MICHAEL MOYNIHAN: You don’t need Jimmy Breslin to know fun is only beginning

The gold-medal standard for finding the alternative view of an event suffering media overload remains Jimmy Breslin at the funeral of John Fitzgerald Kennedy 50 years ago.

With a thousand reporters wringing emotion from their typewriters, Breslin shadowed the man charged with digging the grave of the assassinated President.

Options for yesterday’s press conference from Roy Keane, then?

A word with the chair that cradled the Keane hindquarters (“Roy’s put on a couple of pounds,” nodded the red plastic foldable, “But he’s still as fit as when he squirmed around on top of me all those pressers long ago.”)

An exclusive with the microphones charged with conveying the Keane voice? We’ll stay with the substance. The man who fielded questions yesterday is sufficient in himself to launch a thousand opinions.

For instance, if you were minded to get all Tom Wolfe about it, maybe the principal impression the Corkman gave — admitting to past mistakes, playing down his career as a manager — was offering the nation a mirror to itself. Don’t roll your eyes.

The man in front of the cameras yesterday offered a fair echo of the good old bad old mad old days, the days of going to New York because the jeans were cheaper, that time when everyone thought that Bulgaria, not Budapest, was the optimum place to buy your holiday home.

Now, battered by a couple of sessions in management, Keane was back with us. Older and wiser, with a fleck of grey or two on the temples, though the eyebrows remain set at intimidating.

He said he’d learned, he was in a new environment, he wouldn’t be making the same mistakes.

He was different, and we were different, and the obvious inference that we’d all move on together having taken our lessons on board; It was like listening to Michael Noonan speaking in a Mayfield-Manchester voice.

(The other odd thing about listening to Keane yesterday was hearing the Gift Grub echoes in his comments. Having lived for so long in a devastating imitation, Keane’s voice sometimes merges with his imitator’s; if you closed your eyes you wondered if a punchline was coming, and you were surprised when it didn’t. Of course, then you opened your eyes and saw it was all for real, right down to the slight cracking of the voice in disbelief at some questions).

Which is not to say we moved far above the standard-issue cliches. We had your Germanys and your Swedens “of this world“, your standards and your name-of-the-games; the obligatory nicknames (“Robbie . . . Sheasy . . ”) popped up.

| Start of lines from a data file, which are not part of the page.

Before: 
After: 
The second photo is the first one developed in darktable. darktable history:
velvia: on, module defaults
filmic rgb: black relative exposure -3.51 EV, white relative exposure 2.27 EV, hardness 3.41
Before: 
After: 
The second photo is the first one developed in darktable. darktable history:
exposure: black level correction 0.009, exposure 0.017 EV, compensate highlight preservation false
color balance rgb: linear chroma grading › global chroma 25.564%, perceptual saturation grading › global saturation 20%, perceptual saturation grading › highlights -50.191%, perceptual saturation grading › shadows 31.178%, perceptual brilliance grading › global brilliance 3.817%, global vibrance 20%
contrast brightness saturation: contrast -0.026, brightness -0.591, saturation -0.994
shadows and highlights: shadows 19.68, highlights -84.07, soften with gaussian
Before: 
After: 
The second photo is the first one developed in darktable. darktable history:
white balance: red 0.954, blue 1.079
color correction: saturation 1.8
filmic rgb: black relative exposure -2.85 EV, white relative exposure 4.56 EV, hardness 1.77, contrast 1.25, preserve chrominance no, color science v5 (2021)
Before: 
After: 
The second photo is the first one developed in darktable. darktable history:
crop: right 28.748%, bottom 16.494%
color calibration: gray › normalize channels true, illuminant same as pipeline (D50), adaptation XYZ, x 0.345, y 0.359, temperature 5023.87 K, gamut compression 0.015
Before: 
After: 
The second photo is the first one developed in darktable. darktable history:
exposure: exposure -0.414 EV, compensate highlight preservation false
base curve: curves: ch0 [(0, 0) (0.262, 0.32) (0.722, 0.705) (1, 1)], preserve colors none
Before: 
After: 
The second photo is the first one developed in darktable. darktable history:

Those in the market for the volcano to erupt saw the lava bubble once or twice, but nothing more than that.

One journalist drew a sting — “That’s a ridiculous question,” said Keane, but it was delivered with a smile, and you could tell that the journalist’s chest swelled as he anticipated the hearty banter of his newsroom the following day. The new number two could even poke fun at Saipan; asked about the last couple of days, Keane said they’d had footballs, bibs: “Major progress.”

Not many sports figures come from a hinterland where they can drop names and references which bounce and echo back through his back catalogue, or who can influence the national mood to the extent Keane does; if you want an example, as soon as TV3 cut away from his press conference the restaurant critic Paulo Tullio was co-opting Keane’s Mother Teresa reference.

Expect a few more outings for the comparison today.

It’s begun, and there’s something in it for everybody. You don’t need Jimmy Breslin to tell you that the fun is only beginning.